Seminar über die Physik der kondensierten Materie (SFB/TRR173 Spin+X und SFB/TR288 Kolloquium, TopDyn-Seminar)

June 6, 2013 at 5:15 p.m. in Newton-Raum, 01-122, Staudingerweg 9 (Nebengebäude)

Univ-Prof. Dr. Jure Demsar
Univ.-Prof. Dr. Hans-Joachim Elmers
Univ.-Prof. Dr. Mathias Kläui
Univ.-Prof. Dr. Thomas Palberg

Note: Ansprechpartner: Herr Elmers

The Importance of Spinterfaces for Organic Spintronics
Dr. Mirko Cinchetti (Univ. Kaiserslautern)

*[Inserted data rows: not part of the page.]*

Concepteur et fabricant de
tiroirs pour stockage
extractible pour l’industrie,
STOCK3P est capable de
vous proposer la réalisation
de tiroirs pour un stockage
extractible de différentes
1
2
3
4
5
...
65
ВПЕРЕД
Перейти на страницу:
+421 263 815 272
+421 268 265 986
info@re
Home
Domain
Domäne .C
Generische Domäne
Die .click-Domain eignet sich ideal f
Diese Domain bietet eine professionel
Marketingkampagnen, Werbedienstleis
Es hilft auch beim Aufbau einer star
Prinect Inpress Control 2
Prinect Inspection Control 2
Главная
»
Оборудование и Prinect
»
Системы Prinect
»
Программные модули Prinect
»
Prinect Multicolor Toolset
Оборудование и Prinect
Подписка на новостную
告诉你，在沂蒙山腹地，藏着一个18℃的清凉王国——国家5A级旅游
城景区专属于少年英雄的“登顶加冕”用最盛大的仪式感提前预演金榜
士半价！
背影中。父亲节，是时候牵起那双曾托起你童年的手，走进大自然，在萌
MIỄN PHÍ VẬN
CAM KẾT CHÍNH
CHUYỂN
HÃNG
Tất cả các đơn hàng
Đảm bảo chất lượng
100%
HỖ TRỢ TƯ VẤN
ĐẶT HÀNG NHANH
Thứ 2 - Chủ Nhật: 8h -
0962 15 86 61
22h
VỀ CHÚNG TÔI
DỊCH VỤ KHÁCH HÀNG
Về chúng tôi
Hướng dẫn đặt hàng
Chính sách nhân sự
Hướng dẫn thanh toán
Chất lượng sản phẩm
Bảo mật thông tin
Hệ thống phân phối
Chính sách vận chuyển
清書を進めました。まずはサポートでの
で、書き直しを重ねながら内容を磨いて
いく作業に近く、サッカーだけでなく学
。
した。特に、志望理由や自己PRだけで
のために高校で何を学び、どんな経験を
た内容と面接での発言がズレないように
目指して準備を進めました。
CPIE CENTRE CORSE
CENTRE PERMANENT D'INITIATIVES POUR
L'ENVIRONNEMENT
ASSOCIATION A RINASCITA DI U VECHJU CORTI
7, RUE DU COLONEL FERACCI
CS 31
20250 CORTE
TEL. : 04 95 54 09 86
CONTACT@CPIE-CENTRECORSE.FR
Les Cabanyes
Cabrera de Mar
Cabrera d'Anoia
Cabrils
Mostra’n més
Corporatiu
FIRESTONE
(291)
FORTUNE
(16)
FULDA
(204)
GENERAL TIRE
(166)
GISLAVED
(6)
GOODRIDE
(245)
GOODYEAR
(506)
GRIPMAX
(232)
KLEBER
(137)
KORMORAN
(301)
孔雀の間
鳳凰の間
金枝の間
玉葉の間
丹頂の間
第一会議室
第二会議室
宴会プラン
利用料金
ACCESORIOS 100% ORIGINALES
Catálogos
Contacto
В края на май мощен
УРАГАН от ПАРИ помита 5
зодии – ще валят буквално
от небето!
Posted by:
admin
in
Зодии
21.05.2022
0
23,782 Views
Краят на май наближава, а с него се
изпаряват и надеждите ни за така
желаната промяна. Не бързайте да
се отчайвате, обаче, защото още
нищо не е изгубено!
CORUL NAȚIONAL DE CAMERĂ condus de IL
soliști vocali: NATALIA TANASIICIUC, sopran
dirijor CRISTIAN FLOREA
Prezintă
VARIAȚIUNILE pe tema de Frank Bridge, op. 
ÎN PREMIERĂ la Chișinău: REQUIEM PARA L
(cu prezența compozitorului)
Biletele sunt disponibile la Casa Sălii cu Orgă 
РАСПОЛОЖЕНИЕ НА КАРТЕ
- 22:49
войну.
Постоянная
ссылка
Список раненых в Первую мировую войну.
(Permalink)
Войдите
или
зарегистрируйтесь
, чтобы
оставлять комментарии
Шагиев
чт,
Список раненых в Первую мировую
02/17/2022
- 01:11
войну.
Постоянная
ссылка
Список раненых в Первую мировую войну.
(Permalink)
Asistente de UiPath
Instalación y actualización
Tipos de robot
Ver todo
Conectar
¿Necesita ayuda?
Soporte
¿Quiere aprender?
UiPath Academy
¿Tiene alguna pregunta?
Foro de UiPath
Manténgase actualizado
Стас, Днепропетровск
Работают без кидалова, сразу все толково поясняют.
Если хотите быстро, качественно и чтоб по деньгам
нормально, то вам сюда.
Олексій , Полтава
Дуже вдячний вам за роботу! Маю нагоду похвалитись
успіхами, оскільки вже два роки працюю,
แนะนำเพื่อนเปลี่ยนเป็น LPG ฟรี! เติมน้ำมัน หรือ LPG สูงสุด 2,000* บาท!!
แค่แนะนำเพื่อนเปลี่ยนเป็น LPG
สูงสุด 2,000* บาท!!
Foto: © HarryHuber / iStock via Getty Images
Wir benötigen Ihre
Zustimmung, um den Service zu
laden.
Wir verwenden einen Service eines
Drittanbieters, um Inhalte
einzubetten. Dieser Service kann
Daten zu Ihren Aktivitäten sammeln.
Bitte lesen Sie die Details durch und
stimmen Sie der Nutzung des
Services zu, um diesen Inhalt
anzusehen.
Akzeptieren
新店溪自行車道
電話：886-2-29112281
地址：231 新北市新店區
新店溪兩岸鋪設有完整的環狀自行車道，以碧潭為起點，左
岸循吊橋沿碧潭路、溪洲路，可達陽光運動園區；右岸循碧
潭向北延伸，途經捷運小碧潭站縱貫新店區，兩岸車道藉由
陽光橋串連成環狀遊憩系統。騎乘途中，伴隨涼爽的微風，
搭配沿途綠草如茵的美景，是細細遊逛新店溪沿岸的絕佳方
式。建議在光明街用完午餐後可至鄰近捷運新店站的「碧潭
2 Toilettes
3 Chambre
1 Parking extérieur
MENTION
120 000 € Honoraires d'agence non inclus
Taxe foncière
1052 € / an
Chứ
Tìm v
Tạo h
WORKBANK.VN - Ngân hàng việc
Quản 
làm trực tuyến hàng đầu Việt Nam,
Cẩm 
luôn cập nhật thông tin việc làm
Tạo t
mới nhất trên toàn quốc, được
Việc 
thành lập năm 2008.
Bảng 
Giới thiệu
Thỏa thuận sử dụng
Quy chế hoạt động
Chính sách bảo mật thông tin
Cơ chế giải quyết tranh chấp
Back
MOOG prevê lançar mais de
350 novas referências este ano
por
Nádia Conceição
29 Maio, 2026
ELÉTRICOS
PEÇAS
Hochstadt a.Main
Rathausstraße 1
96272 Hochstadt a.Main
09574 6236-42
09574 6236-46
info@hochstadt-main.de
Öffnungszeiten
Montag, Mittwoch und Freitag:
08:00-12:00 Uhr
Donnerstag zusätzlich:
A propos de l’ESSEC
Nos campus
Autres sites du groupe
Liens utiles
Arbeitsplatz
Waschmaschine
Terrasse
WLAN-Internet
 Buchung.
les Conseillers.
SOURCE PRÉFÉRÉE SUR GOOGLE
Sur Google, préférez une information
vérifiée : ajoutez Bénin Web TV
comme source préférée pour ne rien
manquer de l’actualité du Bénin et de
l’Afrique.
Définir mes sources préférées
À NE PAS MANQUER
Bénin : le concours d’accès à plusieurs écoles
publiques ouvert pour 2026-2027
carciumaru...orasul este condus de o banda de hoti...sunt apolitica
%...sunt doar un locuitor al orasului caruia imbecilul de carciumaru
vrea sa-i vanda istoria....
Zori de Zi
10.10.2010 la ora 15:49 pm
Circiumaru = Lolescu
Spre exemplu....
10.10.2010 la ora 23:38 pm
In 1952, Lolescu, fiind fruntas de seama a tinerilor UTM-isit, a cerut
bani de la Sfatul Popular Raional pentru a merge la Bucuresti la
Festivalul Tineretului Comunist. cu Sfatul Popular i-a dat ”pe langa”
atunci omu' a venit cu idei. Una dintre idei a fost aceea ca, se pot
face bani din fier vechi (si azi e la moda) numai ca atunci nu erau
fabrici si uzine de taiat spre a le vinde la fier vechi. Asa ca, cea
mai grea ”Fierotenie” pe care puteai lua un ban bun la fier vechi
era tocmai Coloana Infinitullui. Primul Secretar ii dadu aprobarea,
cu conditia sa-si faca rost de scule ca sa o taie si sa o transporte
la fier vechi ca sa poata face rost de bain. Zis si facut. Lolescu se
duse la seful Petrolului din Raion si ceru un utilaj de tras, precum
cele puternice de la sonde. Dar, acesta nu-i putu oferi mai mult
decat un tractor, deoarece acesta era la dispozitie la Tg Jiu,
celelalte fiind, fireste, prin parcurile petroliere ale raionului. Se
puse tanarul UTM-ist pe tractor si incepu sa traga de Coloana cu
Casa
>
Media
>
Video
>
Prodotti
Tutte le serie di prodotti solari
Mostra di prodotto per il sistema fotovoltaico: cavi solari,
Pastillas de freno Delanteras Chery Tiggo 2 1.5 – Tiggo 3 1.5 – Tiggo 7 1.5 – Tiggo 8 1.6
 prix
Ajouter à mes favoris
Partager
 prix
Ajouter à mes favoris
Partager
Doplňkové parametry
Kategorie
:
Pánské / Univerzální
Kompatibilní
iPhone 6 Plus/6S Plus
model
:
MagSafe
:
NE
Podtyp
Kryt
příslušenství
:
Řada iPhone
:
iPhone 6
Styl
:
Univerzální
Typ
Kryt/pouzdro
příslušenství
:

Interfaces between ferromagnetic materials and organic semiconductors – also known as spinterfaces - constitute an incredibly rich playground in the field of spintronics. For example, spinterfaces have the potential to be implemented as tunable spin filters [1,2], which will pave the way to a whole new class of advanced, i.e., actively controlled spintronics devices. The progress in the field of spinterface science depends thus critically on elucidating the still unexplored spin-dependent carrier dynamics at such hybrid interfaces.
We show here with spin- and time-resolved two-photon photoemission (2PPE) that we can access the dynamics of the relevant hybrid electronic interface structure that determines the spin-filtering efficiency. In a real-time pump-probe experiment, we follow the spin-dependent trapping of excited electrons at the prototypical interface between the ferromagnet cobalt and the metalorganic complex tris-(8-hydroxyquinolinato) aluminium (Co-Alq3 interface). As schematically shown in the figure, in our 2PPE experiments the pump photon is used to populate an unoccupied hybrid state at the Co-Alq3 interface with a transient spin-polarization. The transiently populated hybrid state is probed by analyzing the photoemitted electrons with respect to their kinetic energy, spin and momentum. This gives access to the relevant transient femtosecond-to-picosecond electron dynamics in the hybrid interface state that eventually determine the spin filtering efficiency of the spinterface. We observe a substantial spin-dependent confinement of electrons at the interface [3]. Such spin-dependent trapping behavior elucidates the fundamental microscopic origin of the spin-filtering properties at spinterfaces, which is important for the design of next-generation spintronics devices based on tunable organic spin filters.